[Stored data entries]
#####

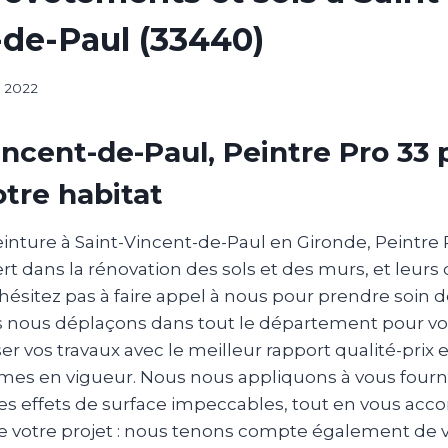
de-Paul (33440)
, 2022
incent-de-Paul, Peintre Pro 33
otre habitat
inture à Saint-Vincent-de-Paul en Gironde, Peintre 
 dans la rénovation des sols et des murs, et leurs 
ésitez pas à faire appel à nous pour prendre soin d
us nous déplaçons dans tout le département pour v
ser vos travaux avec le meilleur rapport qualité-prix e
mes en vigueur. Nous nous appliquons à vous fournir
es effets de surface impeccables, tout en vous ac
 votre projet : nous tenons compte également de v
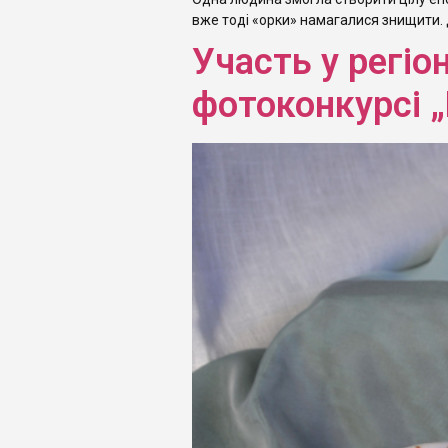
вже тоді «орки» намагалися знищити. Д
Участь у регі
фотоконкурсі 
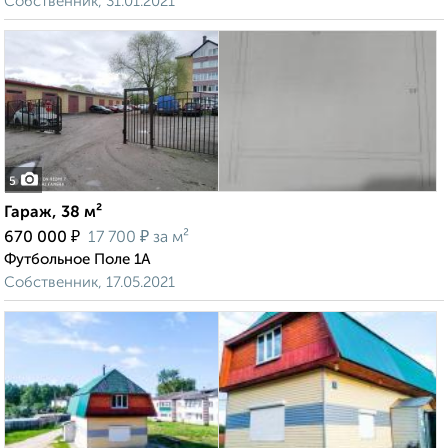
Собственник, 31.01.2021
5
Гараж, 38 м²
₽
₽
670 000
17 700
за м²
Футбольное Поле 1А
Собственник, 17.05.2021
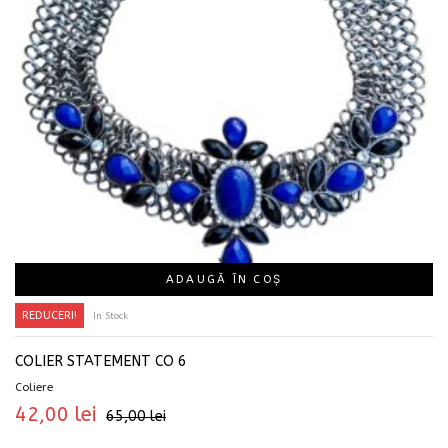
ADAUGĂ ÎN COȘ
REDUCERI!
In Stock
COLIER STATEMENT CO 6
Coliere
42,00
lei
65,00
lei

#####

▶ [TASK REQUIREMENTS]
Print each line of text from the records above without any change, leaving out the pictures.

▶ [RESPONSE TO THIS EXERCISE]
de-Paul (33440)
, 2022
incent-de-Paul, Peintre Pro 33
otre habitat
inture à Saint-Vincent-de-Paul en Gironde, Peintre 
 dans la rénovation des sols et des murs, et leurs 
ésitez pas à faire appel à nous pour prendre soin d
us nous déplaçons dans tout le département pour v
ser vos travaux avec le meilleur rapport qualité-prix e
mes en vigueur. Nous nous appliquons à vous fournir
es effets de surface impeccables, tout en vous ac
 votre projet : nous tenons compte également de v
вже тоді «орки» намагалися знищити. Д
Участь у регі
фотоконкурсі 
Собственник, 31.01.2021
5
Гараж, 38 м²
₽
₽
670 000
17 700
за м²
Футбольное Поле 1А
Собственник, 17.05.2021
ADAUGĂ ÎN COȘ
REDUCERI!
In Stock
COLIER STATEMENT CO 6
Coliere
42,00
lei
65,00
lei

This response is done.